My colleague Paul Hammond asked me to come up with five thoughts for the future of transport planning as part of a gathering this weekend of c100 bright minds from within Mott MacDonald’s growing population of transport planners. I thought I’d share them on Linkedin and see what other people’s thoughts are.
1 Black swans
Naseem Nicholas Taleb wrote the book ‘The Black Swan’ which highlights how extreme outliers beyond the realms of regular expectations can unexpectedly have substantial impact. We tend to plan for the normal not the unexpected.
I’m inclined to think that Greta Thunberg is a potential Black Swan (very much in a good way). A 16 year-old Swedish girl with Asperger’s who has mobilised people globally to press for action on climate change. She started as an outlier and for many in society perhaps is still seen as such – with 600k Twitter followers, dwarfed by the 60M following Trump (I’m following one of them).
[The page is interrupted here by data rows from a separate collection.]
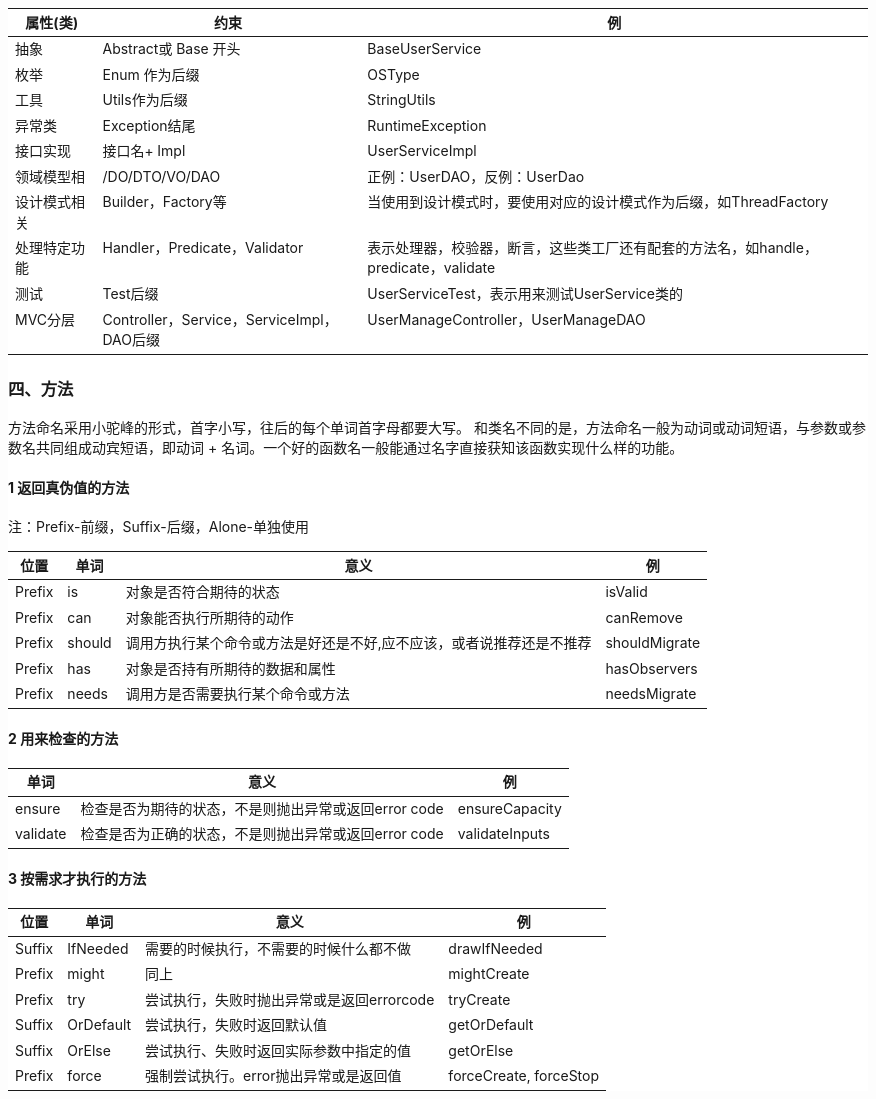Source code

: | 属性\(类\) | 约束                                   | 例                                                     |
|---------|--------------------------------------|-------------------------------------------------------|
| 抽象      | Abstract或 Base 开头                    | BaseUserService                                       |
| 枚举      | Enum 作为后缀                            | OSType                                                |
| 工具      | Utils作为后缀                            | StringUtils                                           |
| 异常类     | Exception结尾                          | RuntimeException                                      |
| 接口实现    | 接口名\+ Impl                           | UserServiceImpl                                       |
| 领域模型相   | /DO/DTO/VO/DAO                       | 正例：UserDAO，反例：UserDao                                 |
| 设计模式相关  | Builder，Factory等                     | 当使用到设计模式时，要使用对应的设计模式作为后缀，如ThreadFactory               |
| 处理特定功能  | Handler，Predicate，Validator          | 表示处理器，校验器，断言，这些类工厂还有配套的方法名，如handle，predicate，validate |
| 测试      | Test后缀                               | UserServiceTest，表示用来测试UserService类的                   |
| MVC分层   | Controller，Service，ServiceImpl，DAO后缀 | UserManageController，UserManageDAO                    |

### 四、方法
方法命名采用小驼峰的形式，首字小写，往后的每个单词首字母都要大写。 和类名不同的是，方法命名一般为动词或动词短语，与参数或参数名共同组成动宾短语，即动词 + 名词。一个好的函数名一般能通过名字直接获知该函数实现什么样的功能。

#### 1 返回真伪值的方法
注：Prefix-前缀，Suffix-后缀，Alone-单独使用

| 位置     | 单词     | 意义                                 | 例             |
|--------|--------|------------------------------------|---------------|
| Prefix | is     | 对象是否符合期待的状态                        | isValid       |
| Prefix | can    | 对象能否执行所期待的动作                       | canRemove     |
| Prefix | should | 调用方执行某个命令或方法是好还是不好,应不应该，或者说推荐还是不推荐 | shouldMigrate |
| Prefix | has    | 对象是否持有所期待的数据和属性                    | hasObservers  |
| Prefix | needs  | 调用方是否需要执行某个命令或方法                   | needsMigrate  |


#### 2 用来检查的方法

| 单词       | 意义                              | 例              |
|----------|---------------------------------|----------------|
| ensure   | 检查是否为期待的状态，不是则抛出异常或返回error code | ensureCapacity |
| validate | 检查是否为正确的状态，不是则抛出异常或返回error code | validateInputs |


#### 3 按需求才执行的方法

| 位置     | 单词        | 意义                        | 例                      |
|--------|-----------|---------------------------|------------------------|
| Suffix | IfNeeded  | 需要的时候执行，不需要的时候什么都不做       | drawIfNeeded           |
| Prefix | might     | 同上                        | mightCreate            |
| Prefix | try       | 尝试执行，失败时抛出异常或是返回errorcode | tryCreate              |
| Suffix | OrDefault | 尝试执行，失败时返回默认值             | getOrDefault           |
| Suffix | OrElse    | 尝试执行、失败时返回实际参数中指定的值       | getOrElse              |
| Prefix | force     | 强制尝试执行。error抛出异常或是返回值     | forceCreate, forceStop |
But her call to arms, alongside Extinction Rebellion and the public reaction to Sir David Attenborough’s exposure of the issues may have started a serious disruption to normal to the extent that we see attitudes, behaviours and our very system of society changing.
For many transport planners motivated by sustainability, this may spell a strengthening of the importance of planning but it may also bring challenges regarding how readily transport planning is able to evolve in response.
2 The rise of heterogeneity
As something of a generalisation, we have a transport system created ‘in their own image’ by middle-aged, able-bodied white men.
Earlier in my career you could sometimes catch someone saying at a conference as a postscript to their main point– ‘we mustn’t forget women, the elderly and the disabled’ (as if they were somehow a minority faction of society).
We have an ageing society. We have young people behaving very differently. We have greater recognition of mental health, diversity in sexuality, cultural diversity. We have a serious strain on two party politics perhaps reflecting a society that is overtly heterogeneous.
Our transport analysis, meanwhile, has centred upon classifying people and what they do in terms of activities and trips. Simplicity has been an ally. We’ve not assumed everyone is the same, but neither has the heterogeneity of society and how it might continue to change been substantially addressed.
We may face a future where this needs to be grasped for technical if not moral reasons if future transport planning is to be fit for purpose.
3 Internet dependence
The car began as a liberating force for individuals in society – it offered independence and opportunity. But over time, as Phil Goodwin observed in the 1990s, we came to rely upon it – we shaped our built environment, our behaviours, our economy and social norms around an expectation of having a car. We became dependent on the car. The societal costs of that dependence in turn became apparent, amplified by population growth.
The internet began as a liberating force for individuals in society – it has offered a new form of access and independence. We are now shaping our built environment, our behaviours, our economy and social norms around expectation of having internet access.
The more bandwidth available, the more demand for it is generated – the bigger the server farms grow and the volumes of data propelled around the system. The internet is not carbon neutral even if it seems more appealing than motorised mobility in this regard. Will we come more and more to refer to internet dependence and its negative connotation?
The internet will continue to affect how we connect in society and the demand for physical mobility. It therefore affects transport planning.
4 Next generation transport planning
Transport planning is ‘man’ made. Its roots are in a different era – the rise of the motor age. Substantially it was about supporting the car and therefore centred upon highways. We developed four-stage models, primarily to analyse car traffic and the benefits of keeping more of it moving. Ministers had a long list of road schemes queuing up to be built – they needed to decide which ones to prioritise. Benefit-cost ratios built upon valuing travel time savings were the order of the day.
Particularly those of you who are earlier on in your careers have inherited transport planning as defined by its origins. But you are the generation who has the opportunity and perhaps the responsibility to shape how transport planning evolves.
In the UK Department for Transport’s ‘Future of Mobility: Urban Strategy’ one quote is that “there will be more change in transport in the next 10 years than in the last 100”. I’m not sure whether I buy that but, nevertheless, transport planning cannot stand still if our profession is to play its part in stewardship over a better future.
My feeling is that transport planning change will be evolutionary not revolutionary. Its in our hands to shape it – but this will require us all to play our part – and have the resilience and patience to see through the change needed.
5 Uncertainty squared
There is, at the moment a sense of deep uncertainty about the future in terms of mobility but also society. This is challenging enough – but add to this the question over whether in 5 or 10 years’ time we will be less uncertain or more uncertain about the future than we are now?
Uncertainty over the future level of uncertainty matters because it affects how fit for purpose our transport planning approaches will be over time.
Some of you wont be surprised that this brings me to FUTURES – a vision-led approach to strategic planning for an uncertain world. Suffice to say that we as Mott MacDonald and UWE Bristol, alongside others, are playing our part in the evolution of transport planning.